In line with calls from Obama's independent reforms panel and a bevy of privacy advocates, the FISC will also house new so-called "public interest" advocates that would act as a check-and-balance on the court's findings. These members would have to be security cleared. The new panel of advocates would have to be approved by Congress, Obama said. 

As previous reports suggested, Congress will be required to intervene on a number of matters, not least through its own various (and in some cases conflicting) bills.

That said, despite prior claims that "every member of Congress" was briefed on the metadata programs, security expert Bruce Schneier rebuffed the claims on Thursday. Schneier, who has access to the Snowden cache, said in a blog post that he spent an hour in a closed room with six members of Congress because, according to Rep. Zoe Lofgren (D-CA), the NSA was not forthcoming about its activities, and wanted him to explain to them "what the NSA was doing."

Any programs authorized under Section 702 of the Foreign Intelligence Surveillance Act, designed to allow the U.S. government to spy on foreign nationals but limit U.S. residents in the dragnet (and look how that worked out) will remain in place.

One of the more critical topics concerning Silicon Valley is the use of gagging orders — the so-called National Security Letters — whereby the secrecy surrounding the contents will be relaxed. The secrecy factor will no longer be automatically "indefinite," amid anger by companies implicated in the PRISM scandal, which were only allowed to disclose aggregate data requests.

Telecom companies, including AT&T and Verizon, which have previously been swept up by the surveillance scandal, will also be allowed to say more about what kind of information is being requested by government agencies.
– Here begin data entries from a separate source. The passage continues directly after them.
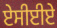
ਏਸੀਈਏ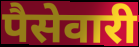
पैसेवारीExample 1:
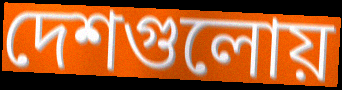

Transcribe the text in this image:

দেশগুলোয়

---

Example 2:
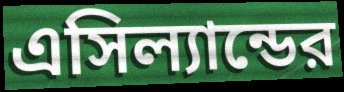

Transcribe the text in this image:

এসিল্যান্ডের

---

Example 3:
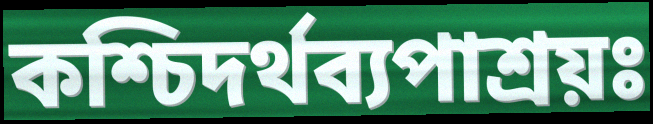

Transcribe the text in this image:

কশ্চিদর্থব্যপাশ্রয়ঃ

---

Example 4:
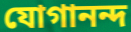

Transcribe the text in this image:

যোগানন্দ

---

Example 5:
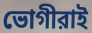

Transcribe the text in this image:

ভোগীরাই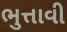
ભુત્તાવીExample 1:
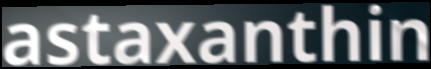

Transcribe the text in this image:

astaxanthin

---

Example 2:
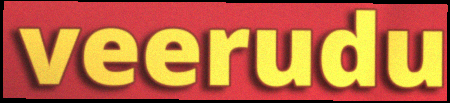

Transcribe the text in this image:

veerudu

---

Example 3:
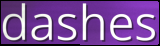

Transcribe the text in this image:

dashes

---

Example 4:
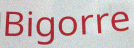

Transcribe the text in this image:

Bigorre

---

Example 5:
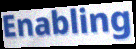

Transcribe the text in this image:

Enabling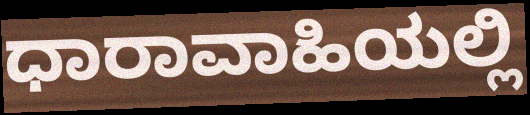
ಧಾರಾವಾಹಿಯಲ್ಲಿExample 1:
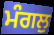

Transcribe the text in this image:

ਮੰਗਲੁ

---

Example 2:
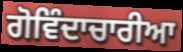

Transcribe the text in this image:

ਗੋਵਿੰਦਾਚਾਰੀਆ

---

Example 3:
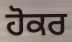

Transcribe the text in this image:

ਹੋਕਰ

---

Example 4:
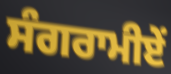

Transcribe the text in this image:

ਸੰਗਰਾਮੀਏਂ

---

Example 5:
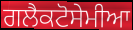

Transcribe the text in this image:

ਗਲੈਕਟੋਸੇਮੀਆ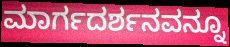
ಮಾರ್ಗದರ್ಶನವನ್ನೂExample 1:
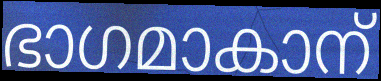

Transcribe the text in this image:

ഭാഗമാകാന്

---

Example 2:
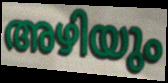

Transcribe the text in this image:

അഴിയും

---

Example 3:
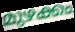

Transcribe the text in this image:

മുഴക്കം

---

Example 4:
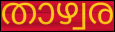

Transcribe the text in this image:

താഴ്വര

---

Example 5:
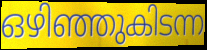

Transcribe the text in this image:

ഒഴിഞ്ഞുകിടന്ന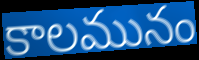
కాలమునంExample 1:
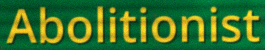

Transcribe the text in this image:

Abolitionist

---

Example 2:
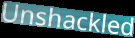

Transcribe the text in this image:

Unshackled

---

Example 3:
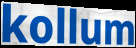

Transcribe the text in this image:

kollum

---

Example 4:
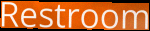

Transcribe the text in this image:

Restroom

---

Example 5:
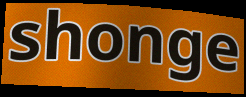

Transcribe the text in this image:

shonge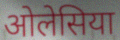
ओलेसिया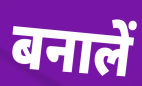
बनालेंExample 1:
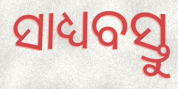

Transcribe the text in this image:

ସାଧ୍ୟବସ୍ତୁ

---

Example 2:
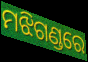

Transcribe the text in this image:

ମଝିଗଣ୍ଡରେ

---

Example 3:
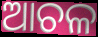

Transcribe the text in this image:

ଆଚଳ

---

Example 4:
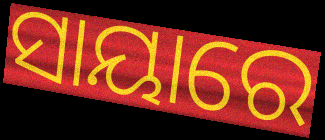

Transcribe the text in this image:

ସାୟାରେ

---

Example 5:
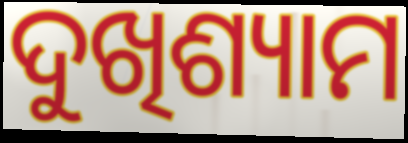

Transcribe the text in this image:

ଦୁଖିଶ୍ୟାମ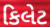
કિલેટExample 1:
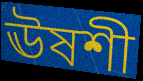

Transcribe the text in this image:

ঊষশী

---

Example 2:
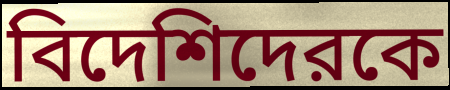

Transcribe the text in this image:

বিদেশিদেরকে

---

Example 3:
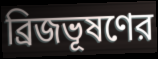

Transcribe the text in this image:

ব্রিজভূষণের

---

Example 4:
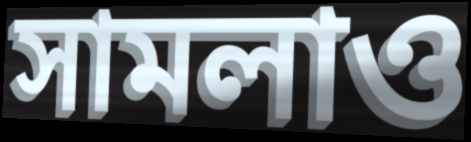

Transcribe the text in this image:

সামলাও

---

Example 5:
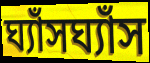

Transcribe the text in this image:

ঘ্যাঁসঘ্যাঁস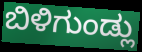
ಬಿಳಿಗುಂಡ್ಲುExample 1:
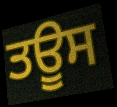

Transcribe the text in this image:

ਤਊਸ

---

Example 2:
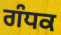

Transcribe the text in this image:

ਗੰਧਕ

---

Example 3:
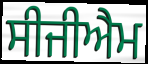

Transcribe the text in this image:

ਸੀਜੀਐਮ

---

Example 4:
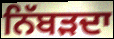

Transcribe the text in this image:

ਨਿੱਬੜਦਾ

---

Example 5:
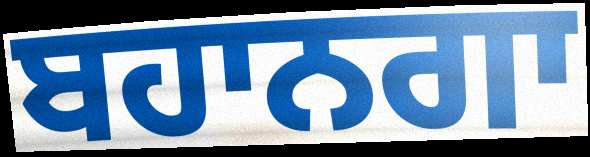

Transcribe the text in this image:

ਬਹਾਨਗਾ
One of the 46 recommendations in the 300-page report by the reform panel in December suggested that any such surveillance on foreign leaders would have to be carefully considered to weigh up the economic or diplomatic cost.
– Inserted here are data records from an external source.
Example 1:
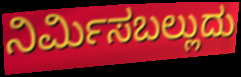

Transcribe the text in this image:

ನಿರ್ಮಿಸಬಲ್ಲುದು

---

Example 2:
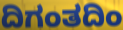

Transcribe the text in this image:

ದಿಗಂತದಿಂ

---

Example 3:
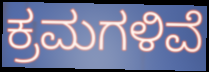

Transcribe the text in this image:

ಕ್ರಮಗಳಿವೆ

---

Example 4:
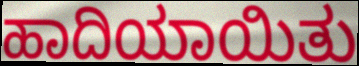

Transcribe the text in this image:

ಹಾದಿಯಾಯಿತು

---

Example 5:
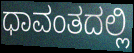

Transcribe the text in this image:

ಧಾವಂತದಲ್ಲಿ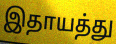
இதாயத்து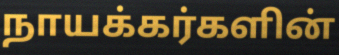
நாயக்கர்களின்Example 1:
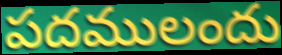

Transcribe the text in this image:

పదములందు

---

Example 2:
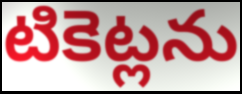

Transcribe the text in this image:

టికెట్లను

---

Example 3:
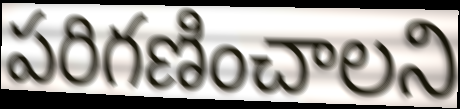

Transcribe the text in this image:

పరిగణించాలని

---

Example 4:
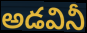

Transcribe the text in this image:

అడవినీ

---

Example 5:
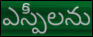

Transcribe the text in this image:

ఎస్పీలనుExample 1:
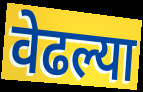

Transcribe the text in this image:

वेढल्या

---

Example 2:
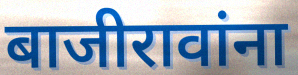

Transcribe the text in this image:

बाजीरावांना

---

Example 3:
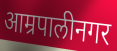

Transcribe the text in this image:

आम्रपालीनगर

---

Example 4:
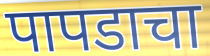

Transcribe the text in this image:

पापडाचा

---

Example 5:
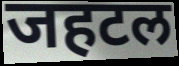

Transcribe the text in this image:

जहटलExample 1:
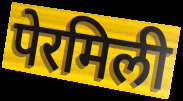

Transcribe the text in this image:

पेरमिली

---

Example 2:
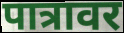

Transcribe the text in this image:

पात्रावर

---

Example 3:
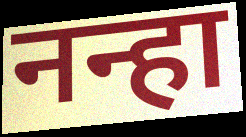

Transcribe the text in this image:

नन्हा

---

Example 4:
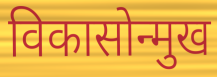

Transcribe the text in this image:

विकासोन्मुख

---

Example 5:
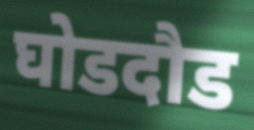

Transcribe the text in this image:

घोडदौडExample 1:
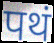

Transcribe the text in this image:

पथं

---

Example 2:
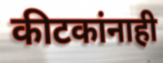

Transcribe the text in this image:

कीटकांनाही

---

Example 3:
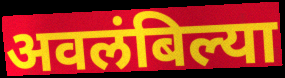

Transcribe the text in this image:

अवलंबिल्या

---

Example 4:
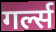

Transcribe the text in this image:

गर्ल्स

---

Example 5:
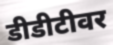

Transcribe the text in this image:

डीडीटीवर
Obama will order an end to eavesdropping on dozens of allied heads of states in efforts to restore trust in the U.S. intelligence community. It comes after news that the NSA tapped the phones of 35 world leaders, including German chancellor Angela Merkel. Exactly who qualifies as an "ally" remains unknown, and does not extend to foreign aides and diplomats.

And, to appease anger in Europe, which sparked a near-diplomatic cut on data sharing between the two continents, non-U.S. residents have been promised additional protections. These reforms are expected in the coming months.

For the NSA, based on Obama's remarks, little will change in the agency's surveillance efforts.

"Now let me be clear," Obama said. "Our intelligence agencies will continue to gather information about the intentions of governments — as opposed to ordinary citizens — around the world, in the same way that the intelligence services of every other nation does."

"We will not apologize simply because our services may be more effective."

"But heads of state and government with whom we work closely, and on whose cooperation we depend, should feel confident that we are treating them as real partners. The changes I've ordered do just that," he remarked

In other words: "Keep calm and carry on spying."